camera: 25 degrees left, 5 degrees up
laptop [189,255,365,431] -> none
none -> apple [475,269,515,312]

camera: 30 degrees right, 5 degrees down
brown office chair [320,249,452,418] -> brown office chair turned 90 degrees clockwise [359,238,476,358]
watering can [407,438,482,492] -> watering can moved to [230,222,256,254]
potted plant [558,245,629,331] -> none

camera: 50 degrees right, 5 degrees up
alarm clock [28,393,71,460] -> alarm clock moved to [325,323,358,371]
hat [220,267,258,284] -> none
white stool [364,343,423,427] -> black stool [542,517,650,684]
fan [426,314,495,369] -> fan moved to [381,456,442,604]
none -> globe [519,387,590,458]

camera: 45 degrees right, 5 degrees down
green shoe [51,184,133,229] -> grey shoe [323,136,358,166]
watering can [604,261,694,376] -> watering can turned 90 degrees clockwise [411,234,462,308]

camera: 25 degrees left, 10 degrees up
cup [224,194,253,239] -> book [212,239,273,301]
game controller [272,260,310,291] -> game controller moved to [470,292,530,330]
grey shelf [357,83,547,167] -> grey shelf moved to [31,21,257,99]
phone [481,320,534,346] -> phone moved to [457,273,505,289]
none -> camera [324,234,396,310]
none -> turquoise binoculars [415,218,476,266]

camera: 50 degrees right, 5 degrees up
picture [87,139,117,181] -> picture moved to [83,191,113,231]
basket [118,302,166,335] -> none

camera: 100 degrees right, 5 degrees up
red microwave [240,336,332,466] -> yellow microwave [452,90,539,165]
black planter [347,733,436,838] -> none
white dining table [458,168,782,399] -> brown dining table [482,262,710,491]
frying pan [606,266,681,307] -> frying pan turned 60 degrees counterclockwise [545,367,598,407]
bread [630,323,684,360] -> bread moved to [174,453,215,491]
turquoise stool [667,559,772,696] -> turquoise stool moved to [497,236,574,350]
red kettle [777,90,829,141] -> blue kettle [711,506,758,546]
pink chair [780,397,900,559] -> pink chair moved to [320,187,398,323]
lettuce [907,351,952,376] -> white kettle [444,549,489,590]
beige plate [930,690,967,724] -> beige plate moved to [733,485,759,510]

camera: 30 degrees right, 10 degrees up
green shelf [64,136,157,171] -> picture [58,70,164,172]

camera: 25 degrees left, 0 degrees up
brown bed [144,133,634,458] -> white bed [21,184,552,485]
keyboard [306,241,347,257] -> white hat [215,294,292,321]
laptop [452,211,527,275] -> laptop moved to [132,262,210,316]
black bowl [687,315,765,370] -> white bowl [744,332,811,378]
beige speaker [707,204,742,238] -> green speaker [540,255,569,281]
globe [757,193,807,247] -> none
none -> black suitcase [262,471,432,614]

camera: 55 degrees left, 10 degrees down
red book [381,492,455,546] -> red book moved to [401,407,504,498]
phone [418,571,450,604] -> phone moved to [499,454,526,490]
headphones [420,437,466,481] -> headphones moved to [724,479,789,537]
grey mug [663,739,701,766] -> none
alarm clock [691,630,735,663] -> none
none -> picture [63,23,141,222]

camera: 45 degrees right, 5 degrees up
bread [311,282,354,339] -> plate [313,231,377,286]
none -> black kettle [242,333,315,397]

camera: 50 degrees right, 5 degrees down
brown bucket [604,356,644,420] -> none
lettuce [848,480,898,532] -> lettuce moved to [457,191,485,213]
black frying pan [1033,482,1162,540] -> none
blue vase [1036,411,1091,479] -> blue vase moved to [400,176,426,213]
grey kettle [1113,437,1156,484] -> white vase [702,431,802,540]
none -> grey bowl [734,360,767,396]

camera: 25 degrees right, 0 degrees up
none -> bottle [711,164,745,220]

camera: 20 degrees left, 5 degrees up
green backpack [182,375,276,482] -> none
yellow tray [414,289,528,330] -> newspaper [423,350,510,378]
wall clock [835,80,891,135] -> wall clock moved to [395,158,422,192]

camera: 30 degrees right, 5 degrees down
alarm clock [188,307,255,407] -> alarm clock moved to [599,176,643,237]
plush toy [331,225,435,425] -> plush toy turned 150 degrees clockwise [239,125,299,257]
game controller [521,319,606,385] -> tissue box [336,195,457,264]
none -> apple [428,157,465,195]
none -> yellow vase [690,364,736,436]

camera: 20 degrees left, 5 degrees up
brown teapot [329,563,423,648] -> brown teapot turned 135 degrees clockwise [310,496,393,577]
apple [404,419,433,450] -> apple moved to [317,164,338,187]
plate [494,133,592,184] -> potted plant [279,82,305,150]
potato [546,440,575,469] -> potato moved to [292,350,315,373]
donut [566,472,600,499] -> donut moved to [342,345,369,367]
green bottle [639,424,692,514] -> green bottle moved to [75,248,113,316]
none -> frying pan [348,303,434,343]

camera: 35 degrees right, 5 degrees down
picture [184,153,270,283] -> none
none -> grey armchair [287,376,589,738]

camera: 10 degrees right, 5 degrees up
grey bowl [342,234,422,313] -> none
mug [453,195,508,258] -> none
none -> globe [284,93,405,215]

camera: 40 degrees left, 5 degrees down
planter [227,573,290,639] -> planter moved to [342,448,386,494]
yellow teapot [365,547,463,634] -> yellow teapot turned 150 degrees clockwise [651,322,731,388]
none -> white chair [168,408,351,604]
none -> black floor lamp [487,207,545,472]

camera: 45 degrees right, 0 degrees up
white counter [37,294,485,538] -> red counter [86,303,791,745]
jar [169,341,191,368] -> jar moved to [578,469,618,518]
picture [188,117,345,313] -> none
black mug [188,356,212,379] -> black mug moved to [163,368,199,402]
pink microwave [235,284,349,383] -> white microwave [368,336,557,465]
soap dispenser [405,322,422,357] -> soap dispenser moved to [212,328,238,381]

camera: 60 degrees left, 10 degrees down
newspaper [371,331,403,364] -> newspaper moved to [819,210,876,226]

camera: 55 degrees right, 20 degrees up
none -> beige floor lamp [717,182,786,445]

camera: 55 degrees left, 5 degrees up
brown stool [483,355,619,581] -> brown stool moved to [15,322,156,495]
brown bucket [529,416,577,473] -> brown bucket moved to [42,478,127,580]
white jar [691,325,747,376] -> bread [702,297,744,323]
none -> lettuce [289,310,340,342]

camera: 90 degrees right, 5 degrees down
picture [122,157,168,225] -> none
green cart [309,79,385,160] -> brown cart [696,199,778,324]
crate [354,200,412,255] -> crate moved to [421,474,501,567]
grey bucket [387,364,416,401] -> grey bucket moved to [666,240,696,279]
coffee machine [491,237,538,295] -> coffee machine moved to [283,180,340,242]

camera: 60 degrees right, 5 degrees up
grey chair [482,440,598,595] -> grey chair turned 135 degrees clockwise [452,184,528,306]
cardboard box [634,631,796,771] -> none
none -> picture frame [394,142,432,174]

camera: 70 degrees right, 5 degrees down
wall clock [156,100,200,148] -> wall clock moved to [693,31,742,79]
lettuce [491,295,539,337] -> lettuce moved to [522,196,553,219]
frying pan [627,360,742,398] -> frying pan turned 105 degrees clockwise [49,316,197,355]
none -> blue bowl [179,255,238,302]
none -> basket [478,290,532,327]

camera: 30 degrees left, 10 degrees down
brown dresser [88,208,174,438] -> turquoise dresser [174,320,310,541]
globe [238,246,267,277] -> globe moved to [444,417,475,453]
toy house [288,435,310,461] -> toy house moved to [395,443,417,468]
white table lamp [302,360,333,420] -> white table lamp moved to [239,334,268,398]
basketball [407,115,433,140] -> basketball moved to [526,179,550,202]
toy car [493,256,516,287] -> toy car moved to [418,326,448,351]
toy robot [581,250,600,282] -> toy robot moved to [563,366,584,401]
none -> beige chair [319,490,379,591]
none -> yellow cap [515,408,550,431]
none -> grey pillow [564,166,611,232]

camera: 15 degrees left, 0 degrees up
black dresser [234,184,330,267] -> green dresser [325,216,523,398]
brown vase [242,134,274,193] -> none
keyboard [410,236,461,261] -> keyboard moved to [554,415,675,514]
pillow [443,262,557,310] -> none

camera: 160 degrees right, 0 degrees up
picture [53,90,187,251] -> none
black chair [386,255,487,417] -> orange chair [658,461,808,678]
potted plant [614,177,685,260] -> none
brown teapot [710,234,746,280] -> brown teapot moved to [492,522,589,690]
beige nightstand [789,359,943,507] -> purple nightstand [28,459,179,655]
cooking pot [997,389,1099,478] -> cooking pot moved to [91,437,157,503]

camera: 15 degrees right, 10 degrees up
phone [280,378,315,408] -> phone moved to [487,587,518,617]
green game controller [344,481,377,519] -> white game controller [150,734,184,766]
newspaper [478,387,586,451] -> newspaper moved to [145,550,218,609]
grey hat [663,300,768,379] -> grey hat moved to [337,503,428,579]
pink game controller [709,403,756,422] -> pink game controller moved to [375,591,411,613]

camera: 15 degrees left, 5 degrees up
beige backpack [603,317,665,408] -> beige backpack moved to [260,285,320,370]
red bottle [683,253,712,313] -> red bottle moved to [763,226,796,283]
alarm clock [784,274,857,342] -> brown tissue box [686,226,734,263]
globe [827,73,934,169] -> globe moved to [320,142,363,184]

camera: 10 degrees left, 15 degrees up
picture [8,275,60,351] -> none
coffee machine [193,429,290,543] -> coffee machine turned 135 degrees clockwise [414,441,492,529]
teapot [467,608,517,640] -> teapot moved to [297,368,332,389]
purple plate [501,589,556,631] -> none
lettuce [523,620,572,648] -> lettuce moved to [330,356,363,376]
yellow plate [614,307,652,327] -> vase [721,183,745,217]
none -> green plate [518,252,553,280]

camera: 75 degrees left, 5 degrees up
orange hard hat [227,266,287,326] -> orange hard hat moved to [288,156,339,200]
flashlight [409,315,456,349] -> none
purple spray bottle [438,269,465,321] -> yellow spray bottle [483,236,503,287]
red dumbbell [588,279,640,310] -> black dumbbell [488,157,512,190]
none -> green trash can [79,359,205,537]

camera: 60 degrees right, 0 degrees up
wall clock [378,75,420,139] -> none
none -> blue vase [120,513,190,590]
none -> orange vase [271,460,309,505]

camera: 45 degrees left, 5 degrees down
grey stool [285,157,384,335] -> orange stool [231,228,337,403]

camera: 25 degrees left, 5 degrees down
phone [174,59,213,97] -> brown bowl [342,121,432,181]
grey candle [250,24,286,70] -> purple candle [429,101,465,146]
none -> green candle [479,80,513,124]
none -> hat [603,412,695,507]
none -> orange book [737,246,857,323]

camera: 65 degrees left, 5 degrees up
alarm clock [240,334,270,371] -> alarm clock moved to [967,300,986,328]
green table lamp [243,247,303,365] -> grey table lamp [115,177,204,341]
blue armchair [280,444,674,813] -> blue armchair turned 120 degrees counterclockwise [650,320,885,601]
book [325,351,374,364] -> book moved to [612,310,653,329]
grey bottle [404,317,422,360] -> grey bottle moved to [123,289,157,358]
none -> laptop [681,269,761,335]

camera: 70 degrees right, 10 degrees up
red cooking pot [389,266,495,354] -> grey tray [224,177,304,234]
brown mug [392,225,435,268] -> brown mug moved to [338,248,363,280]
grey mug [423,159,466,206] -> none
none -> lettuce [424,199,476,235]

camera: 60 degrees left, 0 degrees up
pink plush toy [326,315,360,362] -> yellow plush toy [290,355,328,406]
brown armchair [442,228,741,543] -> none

━━━━━━━━━━━━━━━━━━━━━━━━━━━━━━

### HOW TO COMPLETE THIS TASK
Look above for the line with "pink game controller [709,403,756,422]" and the line with "purple plate [501,589,556,631] -> none". Retype those two lines and every line between them exactly, adding nothing.

### ANSWER BELOW
pink game controller [709,403,756,422] -> pink game controller moved to [375,591,411,613]

camera: 15 degrees left, 5 degrees up
beige backpack [603,317,665,408] -> beige backpack moved to [260,285,320,370]
red bottle [683,253,712,313] -> red bottle moved to [763,226,796,283]
alarm clock [784,274,857,342] -> brown tissue box [686,226,734,263]
globe [827,73,934,169] -> globe moved to [320,142,363,184]

camera: 10 degrees left, 15 degrees up
picture [8,275,60,351] -> none
coffee machine [193,429,290,543] -> coffee machine turned 135 degrees clockwise [414,441,492,529]
teapot [467,608,517,640] -> teapot moved to [297,368,332,389]
purple plate [501,589,556,631] -> none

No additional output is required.